Troubles de voisinage : un régime spécial pour les activités agricoles

Date de publication : 10/04/2024

Le Parlement engage une responsabilité envers les agriculteurs

Le Parlement a formellement adopté la nouvelle législation sur la responsabilité en cas de nuisances de voisinage exceptionnelles. À présent, engager des poursuites judiciaires contre les activités agricoles causant des désagréments deviendra plus difficile.

"Éric Dupond-Moretti, le ministre de la Justice, a exprimé sa satisfaction à l'Assemblée nationale le lundi 8 avril, critiquant l'absurdité de ceux qui se plaignent du bruit des tracteurs et moissonneuses, malgré leur connaissance préalable de l'environnement agricole lors de leur installation. « Cette situation ne sera désormais plus acceptée », a-t-il affirmé. Les députés ont approuvé à une large majorité une proposition de loi qui inscrit dans le code civil le principe de responsabilité pour les nuisances anormales de voisinage, une question jusque-là régie uniquement par la jurisprudence de la Cour de cassation.

Ce texte de loi instaure un cadre de responsabilité précis, fondé sur le principe d'exonération basé sur la théorie de la pré-occupation. Cette théorie stipule qu'un individu ne peut revendiquer des dommages pour les nuisances causées par une activité si celui-ci s'est installé à proximité après le début de ladite activité, à condition que le niveau de nuisance n'ait pas augmenté. De plus, la législation introduit un dispositif de responsabilité adapté aux activités agricoles, une initiative soutenue par le Sénat et le Gouvernement en réponse aux sollicitations du secteur agricole.

« Ne pas pénaliser les exploitants agricoles »

Selon l'article L. 311-11-1 du code rural, révisé par la commission mixte paritaire, la responsabilité ne peut être engagée pour un « trouble anormal » résultant d'activités agricoles si ces dernières étaient en place avant le changement de propriété ou avant que le nouveau détenteur prenne possession du bien, sauf en cas d'absence de contrat formel. Pour bénéficier de cette exemption de responsabilité, il est impératif que les activités agricoles soient conformes aux lois et règlements applicables.

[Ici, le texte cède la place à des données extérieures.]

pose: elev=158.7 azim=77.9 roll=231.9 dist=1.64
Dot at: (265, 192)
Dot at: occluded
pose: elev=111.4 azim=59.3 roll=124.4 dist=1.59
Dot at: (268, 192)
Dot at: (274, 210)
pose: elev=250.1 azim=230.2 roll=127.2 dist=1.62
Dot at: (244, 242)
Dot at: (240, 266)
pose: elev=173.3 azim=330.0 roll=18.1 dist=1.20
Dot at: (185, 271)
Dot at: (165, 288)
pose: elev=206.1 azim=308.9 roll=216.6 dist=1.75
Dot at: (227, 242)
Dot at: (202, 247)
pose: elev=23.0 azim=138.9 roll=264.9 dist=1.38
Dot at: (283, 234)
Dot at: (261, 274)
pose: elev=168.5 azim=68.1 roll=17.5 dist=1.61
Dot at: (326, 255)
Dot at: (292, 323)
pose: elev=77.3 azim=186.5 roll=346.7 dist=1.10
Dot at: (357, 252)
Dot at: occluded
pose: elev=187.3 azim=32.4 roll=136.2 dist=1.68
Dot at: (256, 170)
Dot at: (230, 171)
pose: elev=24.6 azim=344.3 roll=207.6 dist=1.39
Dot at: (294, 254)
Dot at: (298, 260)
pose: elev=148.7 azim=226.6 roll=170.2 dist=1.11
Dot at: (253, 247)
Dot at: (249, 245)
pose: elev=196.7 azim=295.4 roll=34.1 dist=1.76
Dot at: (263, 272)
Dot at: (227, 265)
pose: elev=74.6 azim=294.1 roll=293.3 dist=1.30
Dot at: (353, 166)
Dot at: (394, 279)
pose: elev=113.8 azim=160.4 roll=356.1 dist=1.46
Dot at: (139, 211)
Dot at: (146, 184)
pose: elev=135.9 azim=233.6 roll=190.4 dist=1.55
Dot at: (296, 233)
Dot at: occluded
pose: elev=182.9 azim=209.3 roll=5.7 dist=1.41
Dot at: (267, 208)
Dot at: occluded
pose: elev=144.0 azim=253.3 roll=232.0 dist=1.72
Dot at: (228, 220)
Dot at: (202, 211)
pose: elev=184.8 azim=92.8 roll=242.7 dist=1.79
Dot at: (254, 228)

En outre, elles ne doivent pas avoir subi de modifications majeures ou avoir été exercées dans des conditions nouvelles entraînant une aggravation du trouble. Cependant, il est possible d'ajuster ces activités pour qu'elles respectent les normes légales sans altérer de manière significative leur nature ou leur intensité.

C'est une loi forte, très attendue par le monde agricole et notamment les nouveaux installés, qui vivront ainsi plus sereinement la pratique de leur activité au quotidien.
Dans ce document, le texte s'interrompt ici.